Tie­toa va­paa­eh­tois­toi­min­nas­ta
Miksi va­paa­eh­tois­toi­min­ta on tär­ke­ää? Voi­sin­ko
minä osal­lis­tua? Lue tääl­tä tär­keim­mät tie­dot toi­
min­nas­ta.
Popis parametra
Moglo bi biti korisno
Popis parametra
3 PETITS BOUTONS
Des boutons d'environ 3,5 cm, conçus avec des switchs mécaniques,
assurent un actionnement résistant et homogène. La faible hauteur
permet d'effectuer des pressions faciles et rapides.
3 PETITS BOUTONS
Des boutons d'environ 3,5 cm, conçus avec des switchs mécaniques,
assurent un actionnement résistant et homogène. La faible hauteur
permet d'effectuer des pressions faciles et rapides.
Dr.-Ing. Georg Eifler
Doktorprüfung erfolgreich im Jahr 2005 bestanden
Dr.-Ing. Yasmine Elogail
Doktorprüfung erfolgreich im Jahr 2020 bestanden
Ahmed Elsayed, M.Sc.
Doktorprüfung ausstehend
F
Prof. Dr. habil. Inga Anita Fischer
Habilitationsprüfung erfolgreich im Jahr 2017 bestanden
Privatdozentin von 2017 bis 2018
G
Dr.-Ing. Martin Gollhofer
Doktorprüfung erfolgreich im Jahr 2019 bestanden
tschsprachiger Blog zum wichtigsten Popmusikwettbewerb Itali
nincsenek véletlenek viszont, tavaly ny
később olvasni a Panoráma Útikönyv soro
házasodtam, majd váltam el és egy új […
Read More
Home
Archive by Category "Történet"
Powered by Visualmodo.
━━━━━━━━━━━━━━━━
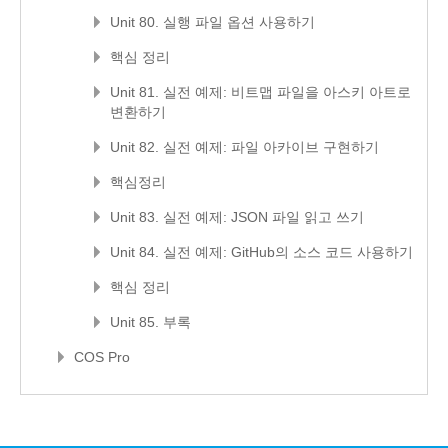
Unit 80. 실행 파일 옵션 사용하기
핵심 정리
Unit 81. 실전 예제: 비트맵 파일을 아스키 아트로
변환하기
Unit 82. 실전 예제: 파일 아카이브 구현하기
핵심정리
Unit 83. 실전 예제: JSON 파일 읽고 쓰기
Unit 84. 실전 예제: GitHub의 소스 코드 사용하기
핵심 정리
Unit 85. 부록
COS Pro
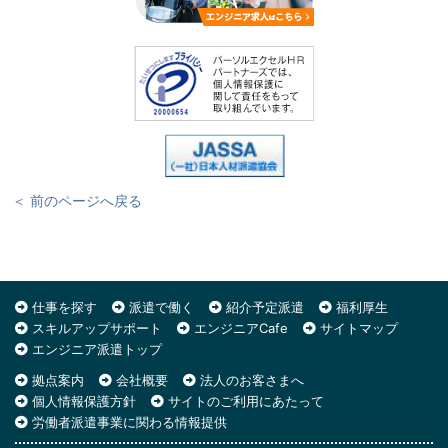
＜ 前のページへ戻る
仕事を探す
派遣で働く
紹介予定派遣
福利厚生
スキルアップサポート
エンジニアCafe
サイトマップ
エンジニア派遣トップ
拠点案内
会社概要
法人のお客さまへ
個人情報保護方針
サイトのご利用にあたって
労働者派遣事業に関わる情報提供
━━━━━━━━━━━━━━━━
[Action item] Your reply is to repeat, unchanged, the lines above running from the one with "Tie­toa va­paa­eh­tois­toi­min­nas­ta" up to and including the one with "Prof. Dr. habil. Inga Anita Fischer".

[Result]
Tie­toa va­paa­eh­tois­toi­min­nas­ta
Miksi va­paa­eh­tois­toi­min­ta on tär­ke­ää? Voi­sin­ko
minä osal­lis­tua? Lue tääl­tä tär­keim­mät tie­dot toi­
min­nas­ta.
Popis parametra
Moglo bi biti korisno
Popis parametra
3 PETITS BOUTONS
Des boutons d'environ 3,5 cm, conçus avec des switchs mécaniques,
assurent un actionnement résistant et homogène. La faible hauteur
permet d'effectuer des pressions faciles et rapides.
3 PETITS BOUTONS
Des boutons d'environ 3,5 cm, conçus avec des switchs mécaniques,
assurent un actionnement résistant et homogène. La faible hauteur
permet d'effectuer des pressions faciles et rapides.
Dr.-Ing. Georg Eifler
Doktorprüfung erfolgreich im Jahr 2005 bestanden
Dr.-Ing. Yasmine Elogail
Doktorprüfung erfolgreich im Jahr 2020 bestanden
Ahmed Elsayed, M.Sc.
Doktorprüfung ausstehend
F
Prof. Dr. habil. Inga Anita Fischer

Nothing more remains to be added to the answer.